Group Theory - Cyclic Groups

A cyclic group $G$ is a group that can be generated by a single element $a$ , so that every element in $G$ has the form $a^{i}$ for some integer $i$ . We denote the cyclic group of order $n$ by $ℤ_{n}$ , since the additive group of $ℤ_{n}$ is a cyclic group of order $n$ .

Theorem: All subgroups of a cyclic group are cyclic. If $G = ⟨ a ⟩$ is cyclic, then for every divisor $d$ of $∣ G ∣$ there exists exactly one subgroup of order $d$ which may be generated by $a^{∣ G ∣ / d}$ .

Proof: Let $∣ G ∣ = d n$ . Then $1, a^{n}, a^{2 n}, . . ., a^{(d - 1) n}$ are distinct and form a cyclic subgroup $⟨ a^{n} ⟩$ of order $d$ . Conversely, let $H = {1, a_{1}, . . ., a_{d - 1}$ be a subgroup of $G$ for some $d$ dividing $G$ . Then for all $i$ , $a_{i} = a^{k}$ for some $k$ , and since every element has order dividing $∣ H ∣$ , $a_{i}^{d} = a^{k d} = 1$ . Thus $k d = ∣ G ∣ m = n d m$ for some $m$ , and we have $a_{i} = a^{n m}$ so each $a_{i}$ is in fact a power of $a^{n}$ . From above this means it must be one of the $d$ subgroups already described.

Theorem: Every group of composite order has proper subgroups.

Proof: Let $G$ be a group of composite order, and let $1 \neq a \in G$ . Then if $⟨ a ⟩ \neq G$ we are done, otherwise the subgroup $⟨ a^{d} ⟩ \neq G$ for every divisor $d$ of $∣ G ∣$ .

> _Explore the material_:
a: Please reproduce the part of the cyclic groups text that opens with the words containing "Proof: Let $∣" and closes with "divisor $d$ of $∣ G ∣$ .", with "composite order" renamed to "non-prime order" throughout.
b: In the cyclic groups text, what notation is used for the cyclic group of order $n$?

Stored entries

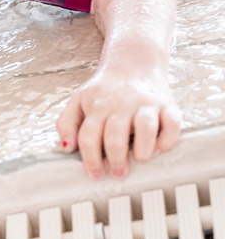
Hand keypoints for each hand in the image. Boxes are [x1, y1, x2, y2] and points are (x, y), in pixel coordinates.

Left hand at [56, 68, 180, 180]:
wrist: (132, 63)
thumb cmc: (104, 90)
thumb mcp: (79, 100)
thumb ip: (67, 122)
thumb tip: (66, 147)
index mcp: (96, 106)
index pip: (88, 135)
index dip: (90, 159)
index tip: (95, 175)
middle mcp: (120, 104)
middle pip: (115, 134)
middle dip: (116, 158)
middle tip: (118, 173)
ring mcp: (144, 104)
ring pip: (144, 126)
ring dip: (143, 147)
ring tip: (140, 159)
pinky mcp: (166, 105)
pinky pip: (172, 123)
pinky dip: (168, 137)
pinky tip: (161, 146)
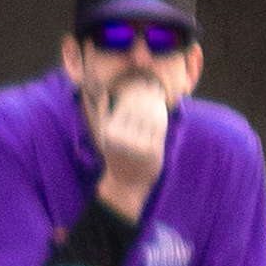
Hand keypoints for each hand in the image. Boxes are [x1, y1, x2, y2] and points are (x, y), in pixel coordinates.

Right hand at [86, 77, 169, 206]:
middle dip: (146, 94)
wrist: (126, 182)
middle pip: (138, 109)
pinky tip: (162, 109)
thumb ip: (103, 114)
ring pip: (150, 116)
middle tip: (152, 85)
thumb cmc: (115, 155)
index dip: (134, 92)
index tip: (141, 83)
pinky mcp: (152, 152)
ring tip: (158, 94)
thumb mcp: (104, 136)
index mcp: (109, 132)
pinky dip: (162, 116)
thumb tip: (104, 93)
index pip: (124, 105)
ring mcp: (137, 146)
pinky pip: (159, 128)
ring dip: (156, 102)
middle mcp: (122, 139)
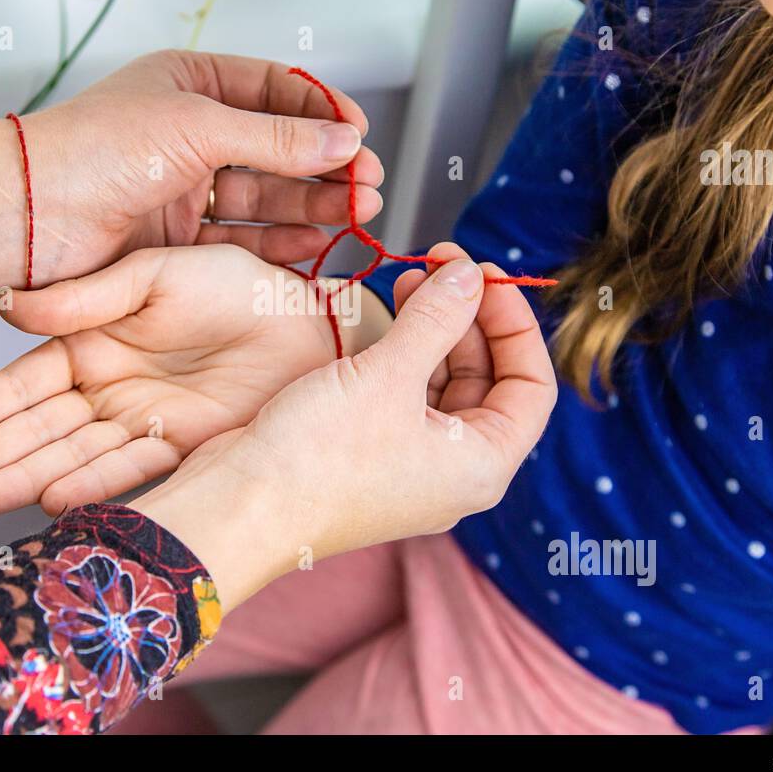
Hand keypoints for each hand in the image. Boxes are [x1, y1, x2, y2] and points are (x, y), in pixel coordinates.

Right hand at [0, 244, 342, 516]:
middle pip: (36, 430)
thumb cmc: (238, 285)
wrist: (308, 321)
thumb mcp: (156, 276)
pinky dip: (91, 484)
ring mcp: (141, 422)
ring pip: (70, 455)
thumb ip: (86, 298)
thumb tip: (8, 308)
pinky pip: (128, 469)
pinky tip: (52, 500)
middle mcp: (110, 388)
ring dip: (21, 479)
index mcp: (94, 341)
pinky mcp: (181, 448)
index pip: (23, 383)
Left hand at [20, 50, 383, 284]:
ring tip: (358, 211)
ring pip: (266, 195)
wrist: (31, 216)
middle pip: (278, 148)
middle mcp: (190, 135)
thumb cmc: (96, 151)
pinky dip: (282, 240)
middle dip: (327, 166)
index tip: (360, 134)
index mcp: (191, 86)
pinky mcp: (179, 240)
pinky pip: (244, 238)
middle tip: (369, 184)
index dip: (322, 111)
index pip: (276, 90)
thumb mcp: (198, 128)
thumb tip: (344, 141)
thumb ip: (276, 139)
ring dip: (314, 203)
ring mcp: (185, 189)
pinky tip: (317, 241)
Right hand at [132, 243, 558, 607]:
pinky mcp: (371, 455)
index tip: (486, 275)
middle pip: (490, 380)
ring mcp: (411, 465)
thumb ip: (437, 319)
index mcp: (482, 465)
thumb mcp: (388, 376)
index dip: (516, 322)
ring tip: (410, 278)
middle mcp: (454, 471)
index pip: (533, 385)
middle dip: (469, 317)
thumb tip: (470, 276)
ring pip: (444, 384)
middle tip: (443, 265)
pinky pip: (405, 395)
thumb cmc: (318, 458)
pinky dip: (402, 353)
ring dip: (434, 329)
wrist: (239, 506)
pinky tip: (385, 315)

> _Your responses_:
a:
Proof: Let $∣ G ∣ = d n$ . Then $1, a^{n}, a^{2 n}, . . ., a^{(d - 1) n}$ are distinct and form a cyclic subgroup $⟨ a^{n} ⟩$ of order $d$ . Conversely, let $H = {1, a_{1}, . . ., a_{d - 1}$ be a subgroup of $G$ for some $d$ dividing $G$ . Then for all $i$ , $a_{i} = a^{k}$ for some $k$ , and since every element has order dividing $∣ H ∣$ , $a_{i}^{d} = a^{k d} = 1$ . Thus $k d = ∣ G ∣ m = n d m$ for some $m$ , and we have $a_{i} = a^{n m}$ so each $a_{i}$ is in fact a power of $a^{n}$ . From above this means it must be one of the $d$ subgroups already described.

Theorem: Every group of non-prime order has proper subgroups.

Proof: Let $G$ be a group of non-prime order, and let $1 \neq a \in G$ . Then if $⟨ a ⟩ \neq G$ we are done, otherwise the subgroup $⟨ a^{d} ⟩ \neq G$ for every divisor $d$ of $∣ G ∣$ .

b: $ℤ_{n}$